Krishna, time and again, engages in kid stuff.  He sneaks into Riya's house in the middle of the night.  It's as if every love story set in a village should have this stale scene at least once!  He has a rivalry with the son of an MLA and this whole track is not only outdated but also overstays its welcome.  Having watched so many Telugu movies, Riya pines for village tourism at night.  This is another permanent, done-to-death idea in our village-based movies.  Sooner than later, she tells her grandpa that Krishna can die for her.  Meanwhile in Prague, Subbalakshmi continues to be uni-dimensional, with she behaving as if teaching the unethical Arjun a lesson is her lifetime ambition.  

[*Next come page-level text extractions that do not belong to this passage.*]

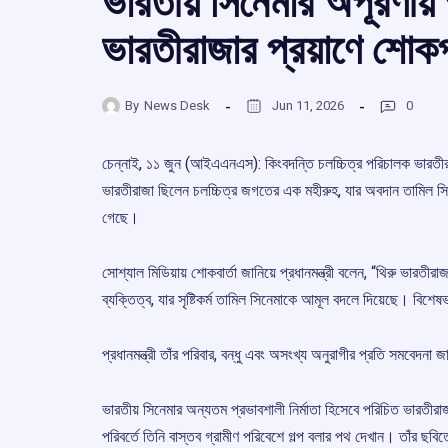
ভারতীয় সিনেমার অপূরণীয় 
ভারতীরাজার প্রয়াণে শোক
By
News Desk
Jun 11, 2026
0
চেন্নাই, ১১ জুন (আইএএনএস): কিংবদন্তি চলচ্চিত্র পরিচালক ভারতীরাজ
ভারতীরাজা ছিলেন চলচ্চিত্র জগতের এক মহীরুহ, যার অবদান তামিল সিন
গেছে।
সোশ্যাল মিডিয়ায় শোকবার্তা জানিয়ে প্রধানমন্ত্রী বলেন, “থিরু ভার
ব্যক্তিত্ব, যার সৃষ্টিকর্ম তামিল সিনেমাকে আমূল বদলে দিয়েছে। বি
প্রধানমন্ত্রী তাঁর পরিবার, বন্ধু এবং অসংখ্য অনুরাগীর প্রতি সমবেদনা জ
ভারতীয় সিনেমার অন্যতম প্রভাবশালী নির্মাতা হিসেবে পরিচিত ভারতীরাজ
পরিবর্তে তিনি বাস্তব গ্রামীণ পরিবেশে গল্প বলার পথ দেখান। তাঁর ছবি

Two songs in the first half come without proper spacing, making the 1:30 hr saga all the more lengthy.    

Not very late into the second half Merlapaka Gandhi lets one of the two Nanis say it doesn't matter that Krishna and Arjun are look-alikes.  Yes, the story has nothing to do with their physical likeness.  There is neither actual meaning nor allegorical/metaphorical meaning here.  Had the villains been confused by their similarities, it would have made sense.  However, it's insignificant characters (like Pooja Ramachandran) who confuse Krishna for Arjun and vice-versa.  The zing, if any, is gone.  

After a while, we are convinced that the film is more about small-time fights between Krishna and Arjun than about one big fight by them.  

The proceedings had to be edgy in the second half but the film never acquires a sense of edginess.  It's also because of the Hindi-speaking, sketchy villains.  It's also because Krishna's punch dialogues directed at Arjun and other less important characters (like the MLA's son) don't help the grave mission he is on.  It's also because Prabhas Sreenu's travails (the constable is pestered by his shopaholic wife, played by Hari Teja) test your patience.

When you have the cell phone of a villain, the least you are expected to do is not rattle off an I-will-kill-you-all dialogue to the main villain on the line.  The climax arrives after an avoidable dream song.  Vidyullekha Raman's track could have been avoided.  

Nani is all over.  He convinces as Krishna but falters as the rockstar.  He is not at ease with the role, somehow.  As Arjun, he was supposed to exude arrogance but he just doesn't do that.  With his near-comic reference to Sigmund Freud time and again, he actually comes across as another version of a bumbling Krishna.  Anupama is beautiful and largely okay, much as Rukshar.  The villains give nothing home to write about.  

Verdict:

Had the director not chosen a grave issue (revealing it would be a spoiler) and been content with a less ambitious backdrop for the second half, the film would have been far more convincing. For a Nani film, this one is too larger-than-life.  Don't look for any rationale for two men ending up in a similar situation having to look alike.  The dual role is pointless.  The first half's laughs and the good technical values need a mention.  For a debut production, Shine Screens has ensured very good production values, adding to the film's visual strength.